AI cloud firm Nebius signs $3 billion deal with Meta, posts more than four-fold rise in revenue
(Reuters) -Nebius Group has signed a deal worth about $3 billion with Meta to provide the Facebook owner with AI infrastructure over a five-year period, the company said on Tuesday, after it reported a more than fourfold rise in third-quarter revenue.
The agreement with Meta underscores the surging demand for high-performance computing power that is required to build and run artificial intelligence models.
It is Nebius’ second contract with a hyperscaler, following its $17.4 billion deal with Microsoft in September.
Nebius said it would deploy the capacity needed for the Meta contract over the next three months, adding that the demand was so strong that the size of the contract had to be limited to the capacity that Nebius had available.
Amsterdam-based Nebius is among a group of so-called neocloud companies that offer hardware and cloud capacity as services. Its core business involves providing Nvidia graphics processing units and AI cloud, helping companies expand their AI infrastructure.
Nebius and its larger rival CoreWeave have seen strong demand this year as insatiable AI appetite has left even the biggest cloud companies, such as Microsoft and Amazon, with capacity constraints.
Like Nebius, CoreWeave has also signed several multi-billion-dollar deals with companies, including Meta and ChatGPT maker OpenAI.
Nebius also reported a 355% jump in revenue to $146.1 million in the third quarter ended September.
The company is targeting $7 billion to $9 billion in annualized run-rate revenue by the end of 2026, compared with its ARR of about $551 million at the end of September.

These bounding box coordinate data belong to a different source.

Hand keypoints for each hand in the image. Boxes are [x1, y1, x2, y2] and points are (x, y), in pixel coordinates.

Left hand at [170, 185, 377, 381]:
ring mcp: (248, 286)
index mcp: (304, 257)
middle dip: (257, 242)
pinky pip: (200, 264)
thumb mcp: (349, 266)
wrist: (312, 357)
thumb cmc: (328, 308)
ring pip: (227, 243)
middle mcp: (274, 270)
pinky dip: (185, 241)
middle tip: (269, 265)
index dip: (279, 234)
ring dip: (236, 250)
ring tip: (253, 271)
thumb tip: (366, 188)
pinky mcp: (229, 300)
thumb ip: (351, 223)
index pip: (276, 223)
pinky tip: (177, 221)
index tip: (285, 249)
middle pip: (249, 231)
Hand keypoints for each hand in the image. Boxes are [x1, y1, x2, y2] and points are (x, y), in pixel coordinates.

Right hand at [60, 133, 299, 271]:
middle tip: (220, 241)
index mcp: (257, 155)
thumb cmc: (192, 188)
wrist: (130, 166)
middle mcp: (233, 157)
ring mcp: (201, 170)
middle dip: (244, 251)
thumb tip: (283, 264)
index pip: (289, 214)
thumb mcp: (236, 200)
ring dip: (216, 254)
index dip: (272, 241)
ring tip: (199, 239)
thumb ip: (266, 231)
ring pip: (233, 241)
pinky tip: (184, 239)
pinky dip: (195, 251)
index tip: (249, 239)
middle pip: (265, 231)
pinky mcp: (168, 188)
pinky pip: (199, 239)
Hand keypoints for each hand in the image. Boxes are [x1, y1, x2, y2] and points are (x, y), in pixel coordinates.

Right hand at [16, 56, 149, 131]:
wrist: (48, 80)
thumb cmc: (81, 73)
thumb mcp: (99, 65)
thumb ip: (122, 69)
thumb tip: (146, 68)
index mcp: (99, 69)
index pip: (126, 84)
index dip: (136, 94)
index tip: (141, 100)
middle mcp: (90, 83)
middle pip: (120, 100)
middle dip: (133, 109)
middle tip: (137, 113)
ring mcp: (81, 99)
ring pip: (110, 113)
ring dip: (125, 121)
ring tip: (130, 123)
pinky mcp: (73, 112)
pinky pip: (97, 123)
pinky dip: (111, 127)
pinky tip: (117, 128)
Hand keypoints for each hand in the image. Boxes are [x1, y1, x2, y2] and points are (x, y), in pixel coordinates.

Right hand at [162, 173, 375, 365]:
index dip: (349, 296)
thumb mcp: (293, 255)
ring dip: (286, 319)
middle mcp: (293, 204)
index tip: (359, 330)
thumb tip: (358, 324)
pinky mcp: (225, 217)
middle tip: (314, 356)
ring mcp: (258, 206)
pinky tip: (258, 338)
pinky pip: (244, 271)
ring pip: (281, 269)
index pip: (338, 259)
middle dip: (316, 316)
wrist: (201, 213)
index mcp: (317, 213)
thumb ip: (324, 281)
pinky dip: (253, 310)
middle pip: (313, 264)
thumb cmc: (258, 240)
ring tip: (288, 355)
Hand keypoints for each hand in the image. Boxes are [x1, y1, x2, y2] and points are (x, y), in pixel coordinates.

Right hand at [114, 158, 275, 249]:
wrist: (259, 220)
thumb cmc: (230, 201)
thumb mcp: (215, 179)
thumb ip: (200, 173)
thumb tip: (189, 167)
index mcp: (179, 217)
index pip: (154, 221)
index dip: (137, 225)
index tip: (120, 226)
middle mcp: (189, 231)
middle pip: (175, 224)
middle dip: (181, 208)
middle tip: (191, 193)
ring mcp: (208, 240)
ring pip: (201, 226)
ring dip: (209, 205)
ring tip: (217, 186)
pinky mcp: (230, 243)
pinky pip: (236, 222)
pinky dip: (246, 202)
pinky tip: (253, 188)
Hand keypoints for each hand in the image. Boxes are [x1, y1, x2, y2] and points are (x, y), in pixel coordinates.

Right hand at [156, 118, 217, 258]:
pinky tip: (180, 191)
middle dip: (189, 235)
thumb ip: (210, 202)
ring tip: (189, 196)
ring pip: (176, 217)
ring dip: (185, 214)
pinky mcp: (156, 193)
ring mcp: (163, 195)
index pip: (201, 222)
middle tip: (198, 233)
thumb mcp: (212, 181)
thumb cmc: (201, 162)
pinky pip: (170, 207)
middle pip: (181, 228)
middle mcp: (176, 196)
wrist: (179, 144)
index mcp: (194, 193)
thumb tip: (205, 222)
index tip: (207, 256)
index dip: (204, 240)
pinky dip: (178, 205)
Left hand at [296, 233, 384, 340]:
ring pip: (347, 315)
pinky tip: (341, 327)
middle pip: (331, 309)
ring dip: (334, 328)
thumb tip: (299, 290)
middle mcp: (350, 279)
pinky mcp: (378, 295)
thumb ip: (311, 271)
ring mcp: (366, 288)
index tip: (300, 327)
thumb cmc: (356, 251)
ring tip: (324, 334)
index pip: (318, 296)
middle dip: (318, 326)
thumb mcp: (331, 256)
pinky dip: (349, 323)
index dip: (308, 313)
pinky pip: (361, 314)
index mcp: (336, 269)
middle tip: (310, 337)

“The only real limitation on our revenue growth in 2025 has been the amount of capacity that we have been able to bring online,” founder and CEO Arkady Volozh said in a letter to shareholders.
“In the last few months, we have worked very hard to unlock this bottleneck, and we will continue doing so in 2026.”
Its capital expenditures ballooned to $955.5 million in the September quarter, from $172.1 million a year earlier, as the company invests heavily in securing GPUs, land and power.